Microbial load has long been recognized as an important factor in microbiome research, but large-scale analysis has been largely limited due to the high cost and labor-intensive nature of experimental methods, which the investigators overcame with a machine-learning approach. They developed a prediction model for fecal microbial load based on the relative microbiome composition and applied it to a large-scale metagenomic dataset to explore its variation in health and disease.
“Measuring microbial load in fecal samples takes a lot of effort and we were glad to have access to two large metagenomic datasets where the microbial load had been experimentally measured,” says Michael Kuhn, also of EMBL and the other senior author on the study. “With our approach, we want to generalize these data for the benefit of the larger field and with the tools we provide, microbial load can be predicted for all adult human gut microbiome studies.”
The datasets the team generated for the research are thousands of metagenomes and experimentally measured microbial load in the EU-funded GALAXY (Gut-and-Liver Axis in Alcoholic Liver Fibrosis) and the Novo Nordisk Foundation’s MicrobLiver projects.

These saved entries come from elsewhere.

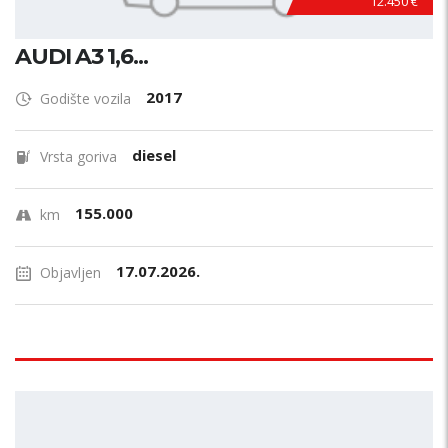
12.450 €
AUDI A3 1,6...
2017
Godište vozila
diesel
Vrsta goriva
155.000
km
17.07.2026.
Objavljen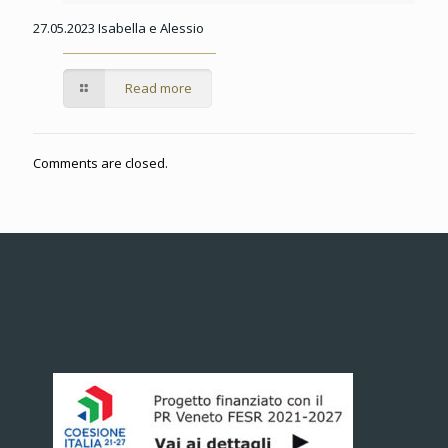
27.05.2023 Isabella e Alessio
Read more
Comments are closed.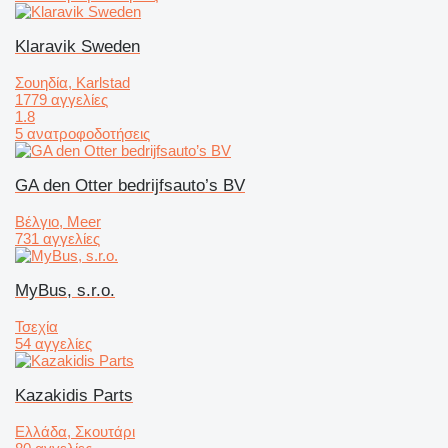
Klaravik Sweden
Σουηδία, Karlstad
1779 αγγελίες
1.8
5 ανατροφοδοτήσεις
GA den Otter bedrijfsauto’s BV
Βέλγιο, Meer
731 αγγελίες
MyBus, s.r.o.
Τσεχία
54 αγγελίες
Kazakidis Parts
Ελλάδα, Σκουτάρι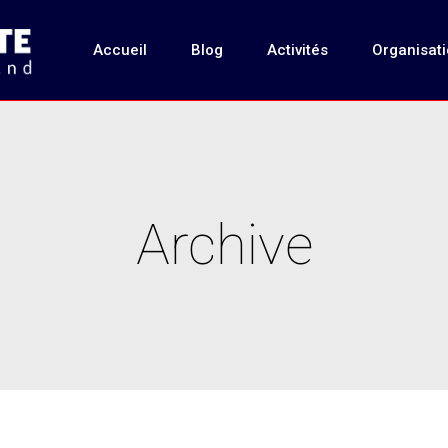
Accueil
Blog
Activités
Organisat
Archive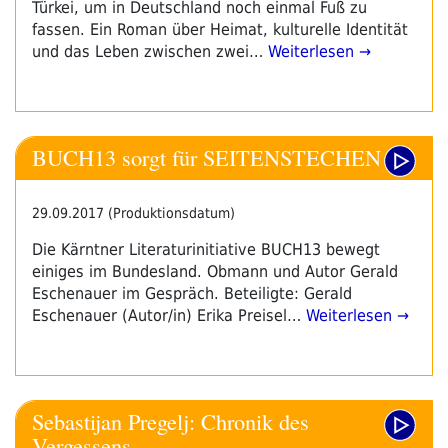
Türkei, um in Deutschland noch einmal Fuß zu
fassen. Ein Roman über Heimat, kulturelle Identität
und das Leben zwischen zwei…
Weiterlesen →
BUCH13 sorgt für SEITENSTECHEN
29.09.2017 (Produktionsdatum)
Die Kärntner Literaturinitiative BUCH13 bewegt
einiges im Bundesland. Obmann und Autor Gerald
Eschenauer im Gespräch. Beteiligte: Gerald
Eschenauer (Autor/in) Erika Preisel…
Weiterlesen →
Sebastijan Pregelj: Chronik des
Vergessens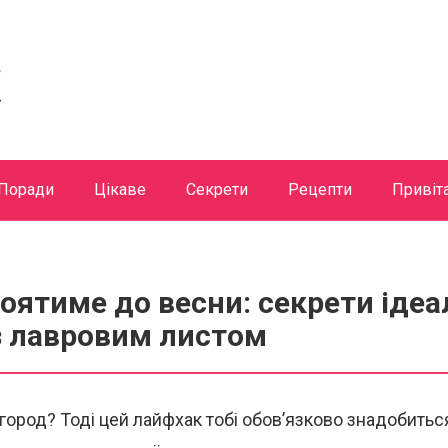
Поради
Цікаве
Секрети
Рецепти
Привіт
оятиме до весни: секрети іде
з лавровим листом
ород? Тоді цей лайфхак тобі обов’язково знадобиться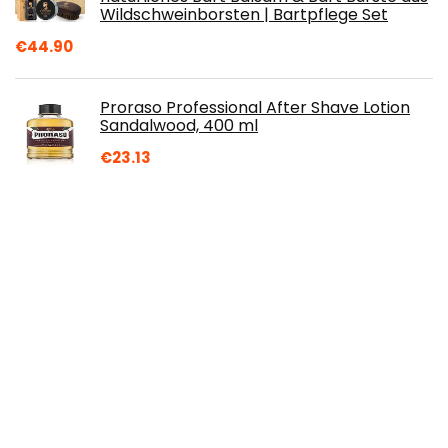
Wildschweinborsten | Bartpflege Set
€
44.90
Proraso Professional After Shave Lotion
Sandalwood, 400 ml
€
23.13
Veet Haarentf.creme sens.Haut
€
5.89
Gillette ProGlide
€
18.99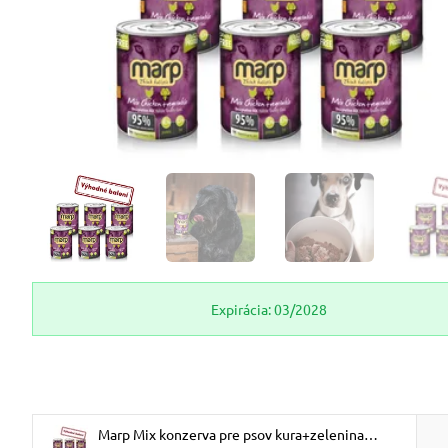
Expirácia: 03/2028
Marp Mix konzerva pre psov kura+zelenina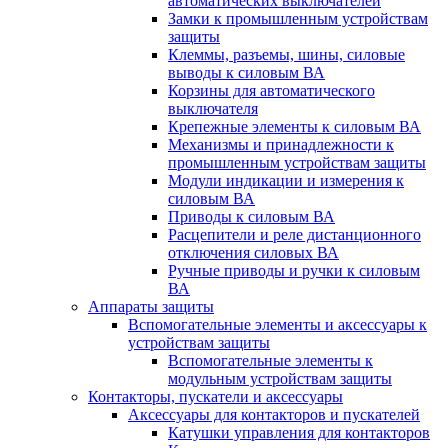
автоматических выключателей
Замки к промышленным устройствам
защиты
Клеммы, разъемы, шины, силовые
выводы к силовым ВА
Корзины для автоматического
выключателя
Крепежные элементы к силовым ВА
Механизмы и принадлежности к
промышленным устройствам защиты
Модули индикации и измерения к
силовым ВА
Приводы к силовым ВА
Расцепители и реле дистанционного
отключения силовых ВА
Ручные приводы и ручки к силовым
ВА
Аппараты защиты
Вспомогательные элементы и аксессуары к
устройствам защиты
Вспомогательные элементы к
модульным устройствам защиты
Контакторы, пускатели и аксессуары
Аксессуары для контакторов и пускателей
Катушки управления для контакторов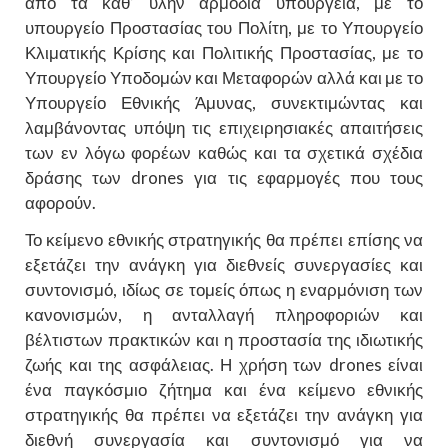
από τα καθ’ ύλην αρμόδια υπουργεία, με το
υπουργείο Προστασίας του Πολίτη, με το Υπουργείο
Κλιματικής Κρίσης και Πολιτικής Προστασίας, με το
Υπουργείο Υποδομών και Μεταφορών αλλά και με το
Υπουργείο Εθνικής Άμυνας, συνεκτιμώντας και
λαμβάνοντας υπόψη τις επιχειρησιακές απαιτήσεις
των εν λόγω φορέων καθώς και τα σχετικά σχέδια
δράσης των drones για τις εφαρμογές που τους
αφορούν.
Το κείμενο εθνικής στρατηγικής θα πρέπει επίσης να
εξετάζει την ανάγκη για διεθνείς συνεργασίες και
συντονισμό, ιδίως σε τομείς όπως η εναρμόνιση των
κανονισμών, η ανταλλαγή πληροφοριών και
βέλτιστων πρακτικών και η προστασία της ιδιωτικής
ζωής και της ασφάλειας. Η χρήση των drones είναι
ένα παγκόσμιο ζήτημα και ένα κείμενο εθνικής
στρατηγικής θα πρέπει να εξετάζει την ανάγκη για
διεθνή συνεργασία και συντονισμό για να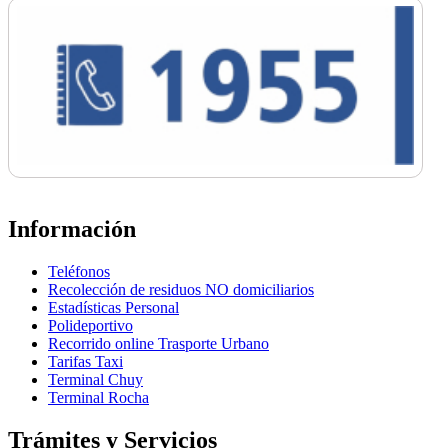
Información
Teléfonos
Recolección de residuos NO domiciliarios
Estadísticas Personal
Polideportivo
Recorrido online Trasporte Urbano
Tarifas Taxi
Terminal Chuy
Terminal Rocha
Trámites y Servicios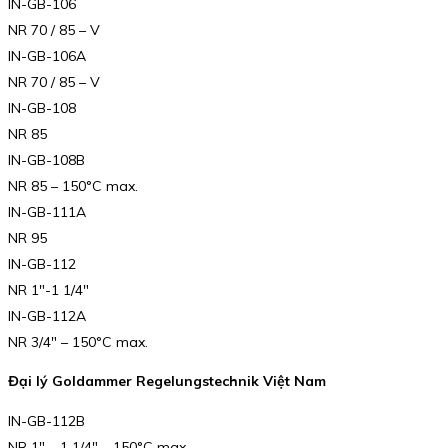
IN-GB-106
NR 70 / 85 – V
IN-GB-106A
NR 70 / 85 – V
IN-GB-108
NR 85
IN-GB-108B
NR 85 – 150°C max.
IN-GB-111A
NR 95
IN-GB-112
NR 1″-1 1/4″
IN-GB-112A
NR 3/4″ – 150°C max.
Đại lý Goldammer Regelungstechnik Việt Nam
IN-GB-112B
NR 1″ – 1 1/4″ – 150°C max.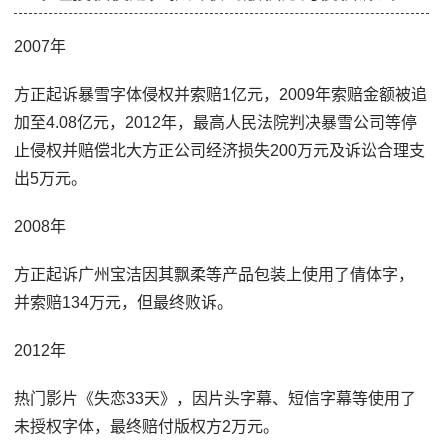
2007年
方正起诉暴雪字体侵权并索赔1亿元，2009年索赔金额被追
加至4.08亿元，2012年，最高人民法院判决暴雪公司等停
止侵权并赔偿北大方正公司经济损失200万元及诉讼合理支
出5万元。
2008年
方正起诉广州宝洁因其飘柔等产品包装上使用了倩体字，
并索赔134万元，但最终败诉。
2012年
热门影片《失恋33天》，因片头字幕、短信字幕等使用了
未授权字体，最终赔付版权方2万元。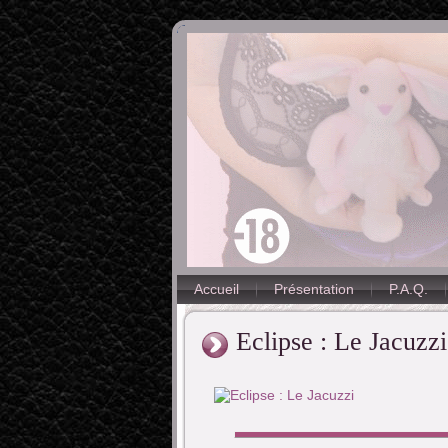
Accueil
Présentation
P.A.Q.
Eclipse : Le Jacuzzi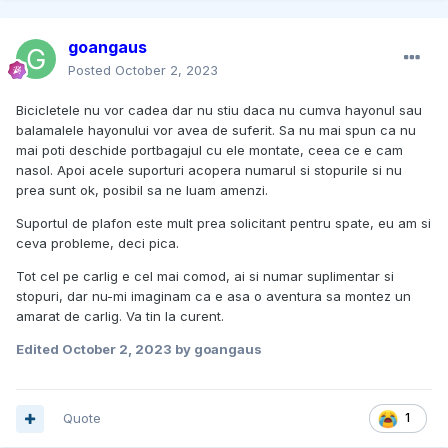
goangaus
Posted
October 2, 2023
Bicicletele nu vor cadea dar nu stiu daca nu cumva hayonul sau
balamalele hayonului vor avea de suferit. Sa nu mai spun ca nu
mai poti deschide portbagajul cu ele montate, ceea ce e cam
nasol. Apoi acele suporturi acopera numarul si stopurile si nu
prea sunt ok, posibil sa ne luam amenzi.
Suportul de plafon este mult prea solicitant pentru spate, eu am si
ceva probleme, deci pica.
Tot cel pe carlig e cel mai comod, ai si numar suplimentar si
stopuri, dar nu-mi imaginam ca e asa o aventura sa montez un
amarat de carlig. Va tin la curent.
Edited
October 2, 2023
by goangaus
Quote
1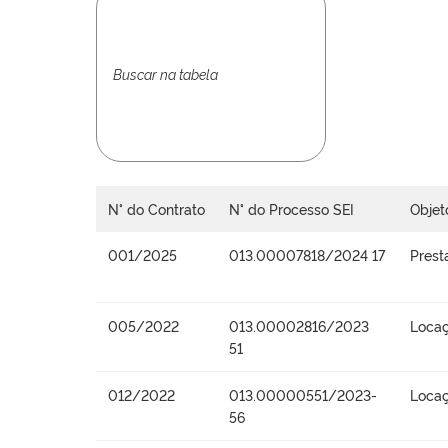
N° do Contrato
N° do Processo SEI
Objet
001/2025
013.00007818/2024 17
Prest
005/2022
013.00002816/2023
Locaç
51
012/2022
013.00000551/2023-
Locaç
56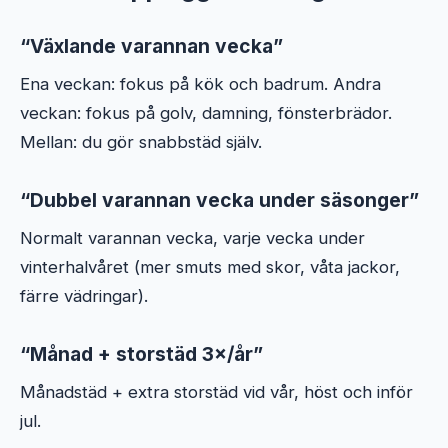
“Växlande varannan vecka”
Ena veckan: fokus på kök och badrum. Andra
veckan: fokus på golv, damning, fönsterbrädor.
Mellan: du gör snabbstäd själv.
“Dubbel varannan vecka under säsonger”
Normalt varannan vecka, varje vecka under
vinterhalvåret (mer smuts med skor, våta jackor,
färre vädringar).
“Månad + storstäd 3×/år”
Månadstäd + extra storstäd vid vår, höst och inför
jul.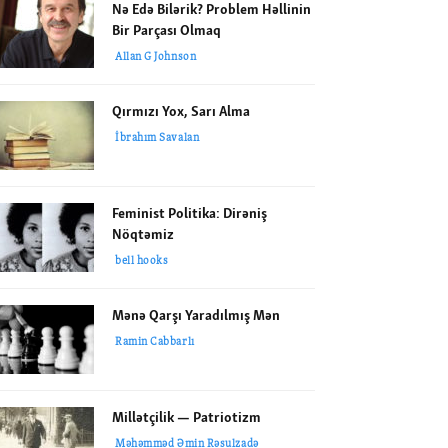
Nə Edə Bilərik? Problem Həllinin
Bir Parçası Olmaq
Allan G Johnson
Qırmızı Yox, Sarı Alma
İbrahım Savalan
Feminist Politika: Dirəniş
Nöqtəmiz
bell hooks
Mənə Qarşı Yaradılmış Mən
Ramin Cabbarlı
Millətçilik — Patriotizm
Məhəmməd Əmin Rəsulzadə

They also used metagenomes and microbial load data from a previously public MetaCardis study population. For exploratory datasets, they used tens of thousands of metagenomes from previous studies including populations from Japan and Estonia.
The team acknowledges limitations to the work. Because the analysis was based only on associations, they were not able to establish a clear direction of causality, nor could they provide mechanistic insight. Additionally, the method developed only applies to the human gut microbiome: Different training datasets are needed to predict the microbial load in other habitats.
Future research will focus on microbial species that are more directly associated with diseases, independent of microbial load, to better understand their roles in disease etiology and their potential use as biomarkers. Additionally, adapting this prediction model to other environments, such as ocean and soil microbiomes, could provide further insights into microbial ecology on a global scale.